Pardaillan se renversa sur le dossier de sa chaise et contempla amoureusement le verre plein de vin mousseux qu’il tenait à la hauteur de son œil. Il le vida d’un trait, fit claquer la langue d’un air satisfait et, brusquement:

– Combien estimez-vous le cheval que vous a donné M. de Vitry?

– Mais… avec les harnais qui sont magnifiques, je pense que le juif le plus rapace m’en donnera bien cent cinquante à deux cents pistoles.

– Deux cents pistoles, oui, c’est une estimation juste, précisa Pardaillan.

Il prit un temps, et le fixant droit dans les yeux:

– Vous venez de risquer de vous rompre les os pour sauver le roi et vous vous dites naïvement que votre fortune est assurée… Deux mille livres que vous rapportera la vente de ce cheval et de ses harnais, voilà tout ce que vous vaudra cette prouesse.

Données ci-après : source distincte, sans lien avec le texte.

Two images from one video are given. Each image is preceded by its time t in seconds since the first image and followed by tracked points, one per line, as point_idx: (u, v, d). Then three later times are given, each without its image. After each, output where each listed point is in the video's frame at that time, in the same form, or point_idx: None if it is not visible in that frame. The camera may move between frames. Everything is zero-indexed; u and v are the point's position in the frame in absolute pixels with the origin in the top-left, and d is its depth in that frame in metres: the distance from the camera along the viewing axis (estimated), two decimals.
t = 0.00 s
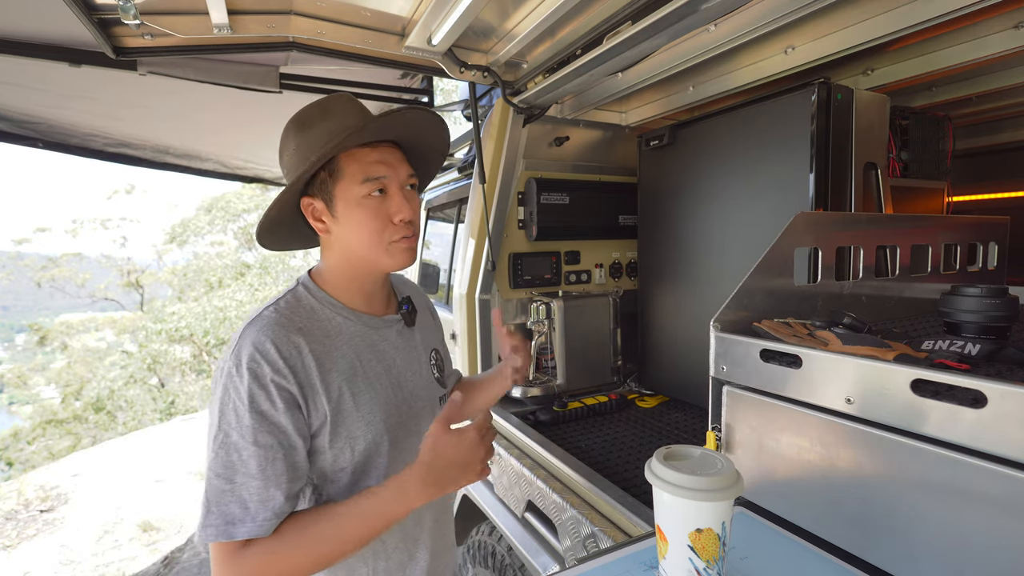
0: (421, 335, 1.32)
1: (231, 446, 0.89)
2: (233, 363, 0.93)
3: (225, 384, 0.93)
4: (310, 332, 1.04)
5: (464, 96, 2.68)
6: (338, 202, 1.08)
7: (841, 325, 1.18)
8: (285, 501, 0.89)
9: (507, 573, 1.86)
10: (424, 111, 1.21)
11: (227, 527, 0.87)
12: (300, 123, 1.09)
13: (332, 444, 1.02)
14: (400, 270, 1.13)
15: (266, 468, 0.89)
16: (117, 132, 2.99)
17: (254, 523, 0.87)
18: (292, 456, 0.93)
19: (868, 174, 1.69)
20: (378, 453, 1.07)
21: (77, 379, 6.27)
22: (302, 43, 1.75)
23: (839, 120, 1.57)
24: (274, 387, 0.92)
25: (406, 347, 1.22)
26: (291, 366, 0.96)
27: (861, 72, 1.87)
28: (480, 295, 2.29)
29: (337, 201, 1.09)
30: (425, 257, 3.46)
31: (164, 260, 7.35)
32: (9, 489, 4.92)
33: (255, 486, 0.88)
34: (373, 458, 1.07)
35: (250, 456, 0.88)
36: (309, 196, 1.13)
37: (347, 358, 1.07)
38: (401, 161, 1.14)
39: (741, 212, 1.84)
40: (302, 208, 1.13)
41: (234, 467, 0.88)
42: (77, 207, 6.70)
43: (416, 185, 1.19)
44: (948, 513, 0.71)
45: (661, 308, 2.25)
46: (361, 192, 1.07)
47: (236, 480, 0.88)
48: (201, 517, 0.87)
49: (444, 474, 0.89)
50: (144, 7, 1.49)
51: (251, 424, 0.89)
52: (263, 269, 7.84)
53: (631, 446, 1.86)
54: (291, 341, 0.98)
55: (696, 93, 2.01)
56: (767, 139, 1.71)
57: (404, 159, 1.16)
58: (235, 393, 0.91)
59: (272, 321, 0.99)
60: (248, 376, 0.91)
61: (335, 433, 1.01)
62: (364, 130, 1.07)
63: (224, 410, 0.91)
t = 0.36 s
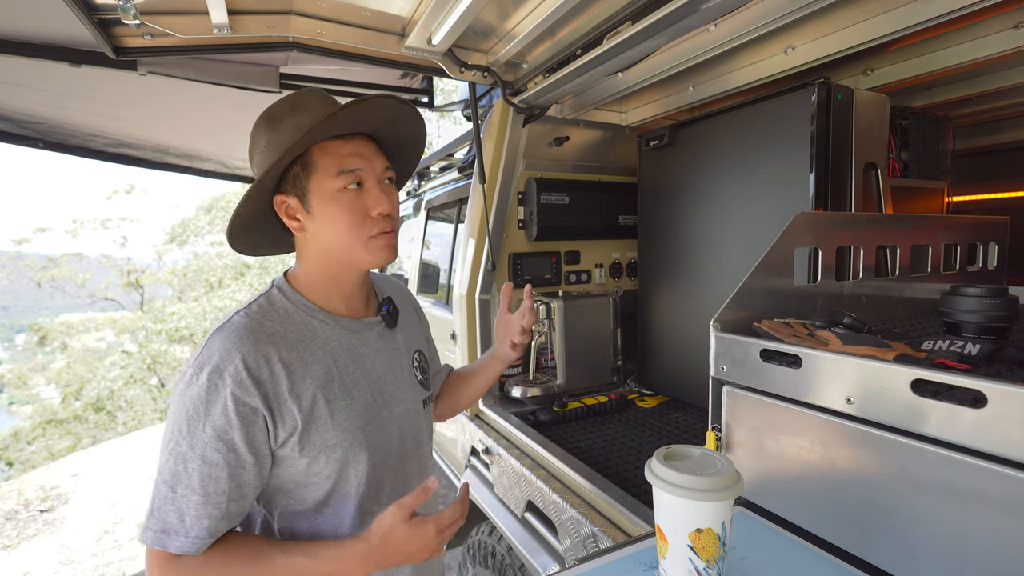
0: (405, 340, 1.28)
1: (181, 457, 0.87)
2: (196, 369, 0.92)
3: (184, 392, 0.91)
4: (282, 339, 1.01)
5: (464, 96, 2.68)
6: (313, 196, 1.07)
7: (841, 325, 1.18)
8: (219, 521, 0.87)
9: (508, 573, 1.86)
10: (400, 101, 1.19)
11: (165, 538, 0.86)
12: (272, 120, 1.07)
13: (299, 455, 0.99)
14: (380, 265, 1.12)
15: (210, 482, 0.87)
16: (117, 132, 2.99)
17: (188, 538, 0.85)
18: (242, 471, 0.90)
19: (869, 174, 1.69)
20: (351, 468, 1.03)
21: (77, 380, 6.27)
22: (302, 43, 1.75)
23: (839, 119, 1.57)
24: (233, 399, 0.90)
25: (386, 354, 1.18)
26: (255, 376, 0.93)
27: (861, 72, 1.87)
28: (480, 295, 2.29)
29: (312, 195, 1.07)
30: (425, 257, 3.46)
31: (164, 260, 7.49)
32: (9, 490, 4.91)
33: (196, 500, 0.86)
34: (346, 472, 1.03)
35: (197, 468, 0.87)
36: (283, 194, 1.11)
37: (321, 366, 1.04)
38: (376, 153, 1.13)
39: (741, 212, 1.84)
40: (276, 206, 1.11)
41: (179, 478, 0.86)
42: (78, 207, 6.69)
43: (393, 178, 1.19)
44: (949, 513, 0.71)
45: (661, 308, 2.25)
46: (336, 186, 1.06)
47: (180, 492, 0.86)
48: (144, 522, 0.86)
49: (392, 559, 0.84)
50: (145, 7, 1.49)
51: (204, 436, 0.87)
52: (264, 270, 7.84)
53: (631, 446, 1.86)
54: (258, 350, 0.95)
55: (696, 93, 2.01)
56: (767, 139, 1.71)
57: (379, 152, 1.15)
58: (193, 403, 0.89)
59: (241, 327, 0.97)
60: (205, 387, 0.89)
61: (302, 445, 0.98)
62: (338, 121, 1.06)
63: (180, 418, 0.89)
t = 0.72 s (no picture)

Dites-vous bien cela, jeune homme, et vous serez dans le vrai, et vous épargnerez des déceptions pénibles.

La joie de Jehan était tombée du coup:

– Diable! fit-il avec une pointe d’amertume, avouez, monsieur, que c’est peu encourageant.

– C’est ainsi, répliqua Pardaillan péremptoirement.

Il y eut un silence un peu froid. Jehan les yeux dans le vague, demeurait songeur. Pardaillan l’étudiait avec un peu de compassion. Mais il avait, au fond des prunelles, cette lueur malicieuse qui s’y trouvait chaque fois qu’il tentait quelqu’une de ces mystérieuses épreuves auxquelles il attachait une importance capitale et que lui seul savait.

– Eh bien! reprit-il au bout d’un instant, ceci, je pense – et qui est la pure vérité, notez-le bien – ceci refroidit quelque peu votre ardeur. Et je gage que si c’était à refaire, vous y regarderiez à deux fois avant de risquer votre peau pour sauver celle du roi?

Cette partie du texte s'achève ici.